» TASK DESCRIPTION:
Reproduce the data below exactly. Skip the pictures.

» ENTRIES SHOWN:
□ □ □ □ □ □ □

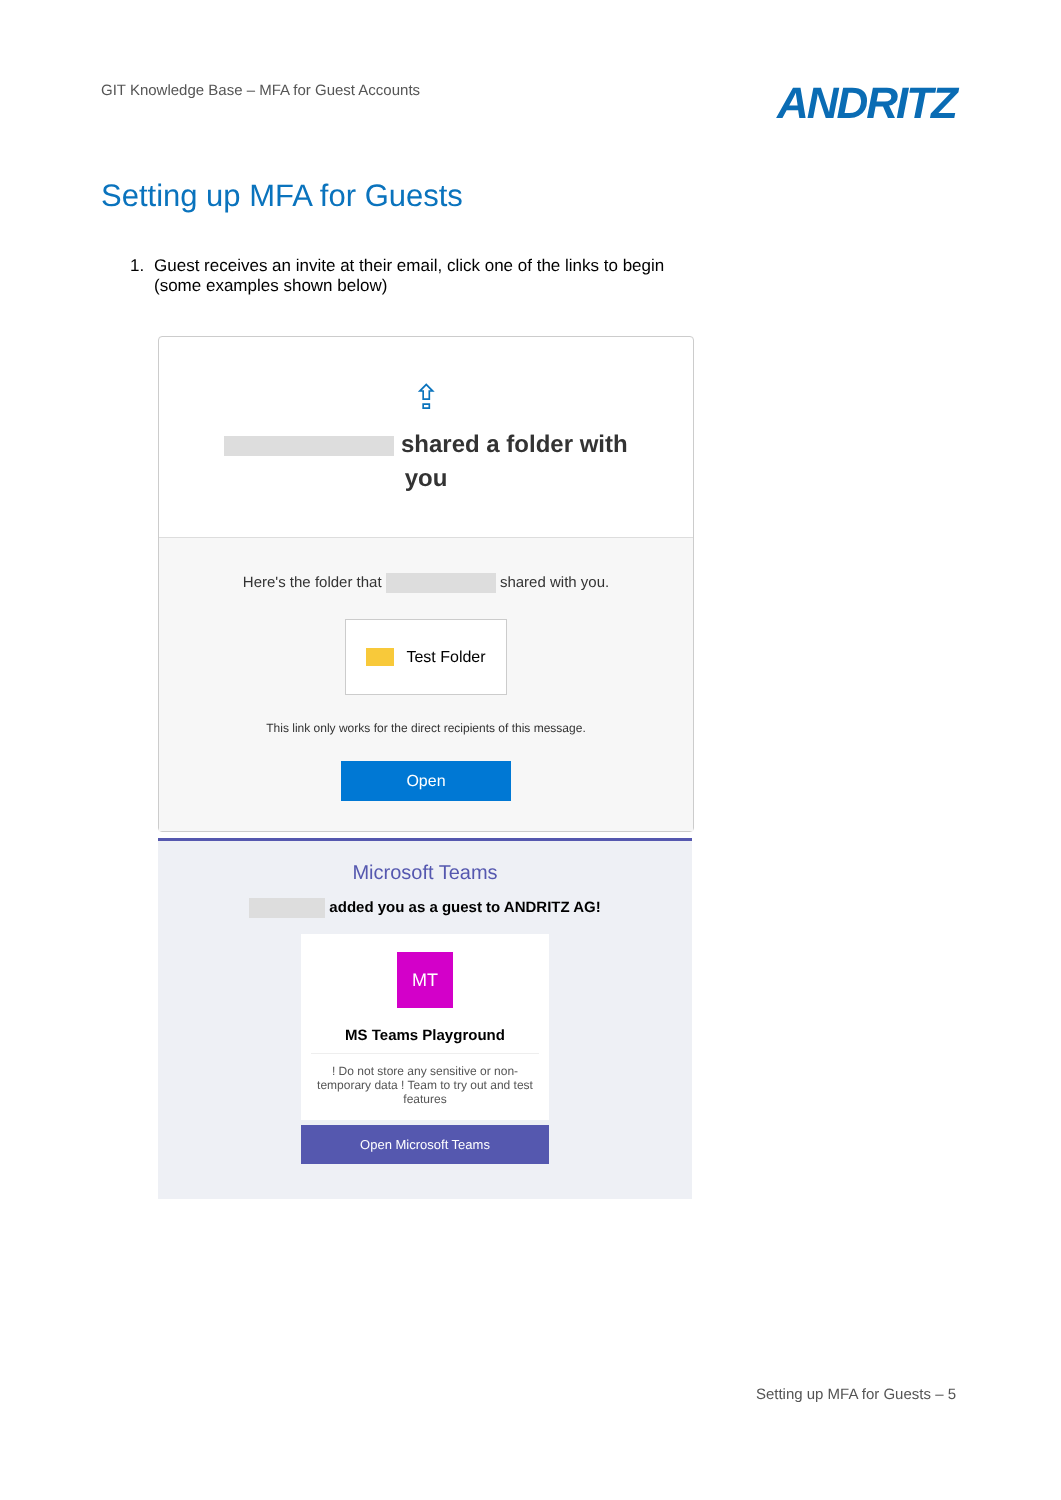GIT Knowledge Base – MFA for Guest Accounts
ANDRITZ
Setting up MFA for Guests
1. Guest receives an invite at their email, click one of the links to begin
(some examples shown below)
⇪
shared a folder with
you
Here's the folder that shared with you.
Test Folder
This link only works for the direct recipients of this message.
Open
Microsoft Teams
added you as a guest to ANDRITZ AG!
MT
MS Teams Playground
! Do not store any sensitive or non-temporary data ! Team to try out and test features
Open Microsoft Teams
Setting up MFA for Guests – 5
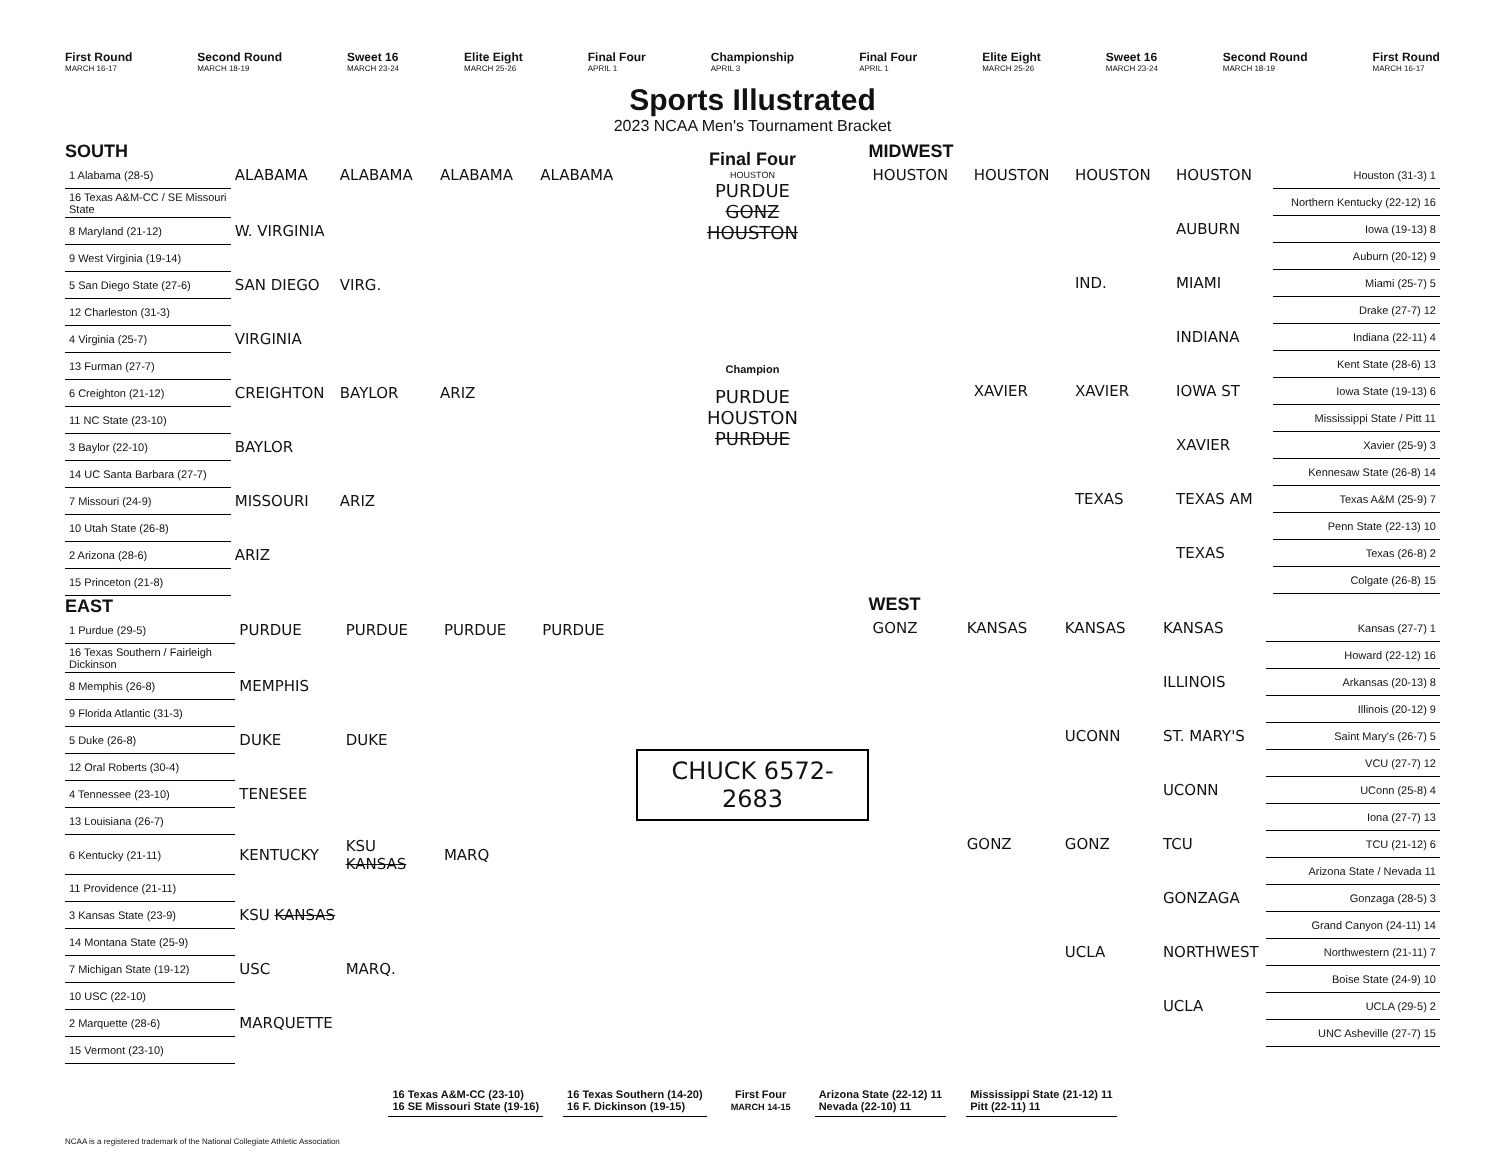First Round
MARCH 16-17
Second Round
MARCH 18-19
Sweet 16
MARCH 23-24
Elite Eight
MARCH 25-26
Final Four
APRIL 1
Championship
APRIL 3
Final Four
APRIL 1
Elite Eight
MARCH 25-26
Sweet 16
MARCH 23-24
Second Round
MARCH 18-19
First Round
MARCH 16-17
Sports Illustrated
2023 NCAA Men's Tournament Bracket
SOUTH
| 1 Alabama (28-5) | ALABAMA | ALABAMA | ALABAMA | ALABAMA |
| 16 Texas A&M-CC / SE Missouri State | | | | |
| 8 Maryland (21-12) | W. VIRGINIA | | | |
| 9 West Virginia (19-14) | | | | |
| 5 San Diego State (27-6) | SAN DIEGO | VIRG. | | |
| 12 Charleston (31-3) | | | | |
| 4 Virginia (25-7) | VIRGINIA | | | |
| 13 Furman (27-7) | | | | |
| 6 Creighton (21-12) | CREIGHTON | BAYLOR | ARIZ | |
| 11 NC State (23-10) | | | | |
| 3 Baylor (22-10) | BAYLOR | | | |
| 14 UC Santa Barbara (27-7) | | | | |
| 7 Missouri (24-9) | MISSOURI | ARIZ | | |
| 10 Utah State (26-8) | | | | |
| 2 Arizona (28-6) | ARIZ | | | |
| 15 Princeton (21-8) | | | | |
EAST
| 1 Purdue (29-5) | PURDUE | PURDUE | PURDUE | PURDUE |
| 16 Texas Southern / Fairleigh Dickinson | | | | |
| 8 Memphis (26-8) | MEMPHIS | | | |
| 9 Florida Atlantic (31-3) | | | | |
| 5 Duke (26-8) | DUKE | DUKE | | |
| 12 Oral Roberts (30-4) | | | | |
| 4 Tennessee (23-10) | TENESEE | | | |
| 13 Louisiana (26-7) | | | | |
| 6 Kentucky (21-11) | KENTUCKY | KSU KANSAS | MARQ | |
| 11 Providence (21-11) | | | | |
| 3 Kansas State (23-9) | KSU KANSAS | | | |
| 14 Montana State (25-9) | | | | |
| 7 Michigan State (19-12) | USC | MARQ. | | |
| 10 USC (22-10) | | | | |
| 2 Marquette (28-6) | MARQUETTE | | | |
| 15 Vermont (23-10) | | | | |
Final Four
HOUSTON
PURDUE
GONZ
HOUSTON
Champion
PURDUE
HOUSTON
PURDUE
CHUCK 6572-2683
MIDWEST
| HOUSTON | HOUSTON | HOUSTON | HOUSTON | Houston (31-3) 1 |
| | | | | Northern Kentucky (22-12) 16 |
| | | | AUBURN | Iowa (19-13) 8 |
| | | | | Auburn (20-12) 9 |
| | | IND. | MIAMI | Miami (25-7) 5 |
| | | | | Drake (27-7) 12 |
| | | | INDIANA | Indiana (22-11) 4 |
| | | | | Kent State (28-6) 13 |
| | XAVIER | XAVIER | IOWA ST | Iowa State (19-13) 6 |
| | | | | Mississippi State / Pitt 11 |
| | | | XAVIER | Xavier (25-9) 3 |
| | | | | Kennesaw State (26-8) 14 |
| | | TEXAS | TEXAS AM | Texas A&M (25-9) 7 |
| | | | | Penn State (22-13) 10 |
| | | | TEXAS | Texas (26-8) 2 |
| | | | | Colgate (26-8) 15 |
WEST
| GONZ | KANSAS | KANSAS | KANSAS | Kansas (27-7) 1 |
| | | | | Howard (22-12) 16 |
| | | | ILLINOIS | Arkansas (20-13) 8 |
| | | | | Illinois (20-12) 9 |
| | | UCONN | ST. MARY'S | Saint Mary's (26-7) 5 |
| | | | | VCU (27-7) 12 |
| | | | UCONN | UConn (25-8) 4 |
| | | | | Iona (27-7) 13 |
| | GONZ | GONZ | TCU | TCU (21-12) 6 |
| | | | | Arizona State / Nevada 11 |
| | | | GONZAGA | Gonzaga (28-5) 3 |
| | | | | Grand Canyon (24-11) 14 |
| | | UCLA | NORTHWEST | Northwestern (21-11) 7 |
| | | | | Boise State (24-9) 10 |
| | | | UCLA | UCLA (29-5) 2 |
| | | | | UNC Asheville (27-7) 15 |
16 Texas A&M-CC (23-10)
16 SE Missouri State (19-16)
16 Texas Southern (14-20)
16 F. Dickinson (19-15)
First Four
MARCH 14-15
Arizona State (22-12) 11
Nevada (22-10) 11
Mississippi State (21-12) 11
Pitt (22-11) 11
NCAA is a registered trademark of the National Collegiate Athletic Association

□ □ □ □ □ □ □

» ANSWER SECTION:
GIT Knowledge Base – MFA for Guest Accounts
ANDRITZ
Setting up MFA for Guests
1. Guest receives an invite at their email, click one of the links to begin
(some examples shown below)
⇪
shared a folder with
you
Here's the folder that shared with you.
Test Folder
This link only works for the direct recipients of this message.
Open
Microsoft Teams
added you as a guest to ANDRITZ AG!
MT
MS Teams Playground
! Do not store any sensitive or non-temporary data ! Team to try out and test features
Open Microsoft Teams
Setting up MFA for Guests – 5
First Round
MARCH 16-17
Second Round
MARCH 18-19
Sweet 16
MARCH 23-24
Elite Eight
MARCH 25-26
Final Four
APRIL 1
Championship
APRIL 3
Final Four
APRIL 1
Elite Eight
MARCH 25-26
Sweet 16
MARCH 23-24
Second Round
MARCH 18-19
First Round
MARCH 16-17
Sports Illustrated
2023 NCAA Men's Tournament Bracket
SOUTH
| 1 Alabama (28-5) | ALABAMA | ALABAMA | ALABAMA | ALABAMA |
| 16 Texas A&M-CC / SE Missouri State | | | | |
| 8 Maryland (21-12) | W. VIRGINIA | | | |
| 9 West Virginia (19-14) | | | | |
| 5 San Diego State (27-6) | SAN DIEGO | VIRG. | | |
| 12 Charleston (31-3) | | | | |
| 4 Virginia (25-7) | VIRGINIA | | | |
| 13 Furman (27-7) | | | | |
| 6 Creighton (21-12) | CREIGHTON | BAYLOR | ARIZ | |
| 11 NC State (23-10) | | | | |
| 3 Baylor (22-10) | BAYLOR | | | |
| 14 UC Santa Barbara (27-7) | | | | |
| 7 Missouri (24-9) | MISSOURI | ARIZ | | |
| 10 Utah State (26-8) | | | | |
| 2 Arizona (28-6) | ARIZ | | | |
| 15 Princeton (21-8) | | | | |
EAST
| 1 Purdue (29-5) | PURDUE | PURDUE | PURDUE | PURDUE |
| 16 Texas Southern / Fairleigh Dickinson | | | | |
| 8 Memphis (26-8) | MEMPHIS | | | |
| 9 Florida Atlantic (31-3) | | | | |
| 5 Duke (26-8) | DUKE | DUKE | | |
| 12 Oral Roberts (30-4) | | | | |
| 4 Tennessee (23-10) | TENESEE | | | |
| 13 Louisiana (26-7) | | | | |
| 6 Kentucky (21-11) | KENTUCKY | KSU KANSAS | MARQ | |
| 11 Providence (21-11) | | | | |
| 3 Kansas State (23-9) | KSU KANSAS | | | |
| 14 Montana State (25-9) | | | | |
| 7 Michigan State (19-12) | USC | MARQ. | | |
| 10 USC (22-10) | | | | |
| 2 Marquette (28-6) | MARQUETTE | | | |
| 15 Vermont (23-10) | | | | |
Final Four
HOUSTON
PURDUE
GONZ
HOUSTON
Champion
PURDUE
HOUSTON
PURDUE
CHUCK 6572-2683
MIDWEST
| HOUSTON | HOUSTON | HOUSTON | HOUSTON | Houston (31-3) 1 |
| | | | | Northern Kentucky (22-12) 16 |
| | | | AUBURN | Iowa (19-13) 8 |
| | | | | Auburn (20-12) 9 |
| | | IND. | MIAMI | Miami (25-7) 5 |
| | | | | Drake (27-7) 12 |
| | | | INDIANA | Indiana (22-11) 4 |
| | | | | Kent State (28-6) 13 |
| | XAVIER | XAVIER | IOWA ST | Iowa State (19-13) 6 |
| | | | | Mississippi State / Pitt 11 |
| | | | XAVIER | Xavier (25-9) 3 |
| | | | | Kennesaw State (26-8) 14 |
| | | TEXAS | TEXAS AM | Texas A&M (25-9) 7 |
| | | | | Penn State (22-13) 10 |
| | | | TEXAS | Texas (26-8) 2 |
| | | | | Colgate (26-8) 15 |
WEST
| GONZ | KANSAS | KANSAS | KANSAS | Kansas (27-7) 1 |
| | | | | Howard (22-12) 16 |
| | | | ILLINOIS | Arkansas (20-13) 8 |
| | | | | Illinois (20-12) 9 |
| | | UCONN | ST. MARY'S | Saint Mary's (26-7) 5 |
| | | | | VCU (27-7) 12 |
| | | | UCONN | UConn (25-8) 4 |
| | | | | Iona (27-7) 13 |
| | GONZ | GONZ | TCU | TCU (21-12) 6 |
| | | | | Arizona State / Nevada 11 |
| | | | GONZAGA | Gonzaga (28-5) 3 |
| | | | | Grand Canyon (24-11) 14 |
| | | UCLA | NORTHWEST | Northwestern (21-11) 7 |
| | | | | Boise State (24-9) 10 |
| | | | UCLA | UCLA (29-5) 2 |
| | | | | UNC Asheville (27-7) 15 |
16 Texas A&M-CC (23-10)
16 SE Missouri State (19-16)
16 Texas Southern (14-20)
16 F. Dickinson (19-15)
First Four
MARCH 14-15
Arizona State (22-12) 11
Nevada (22-10) 11
Mississippi State (21-12) 11
Pitt (22-11) 11
NCAA is a registered trademark of the National Collegiate Athletic Association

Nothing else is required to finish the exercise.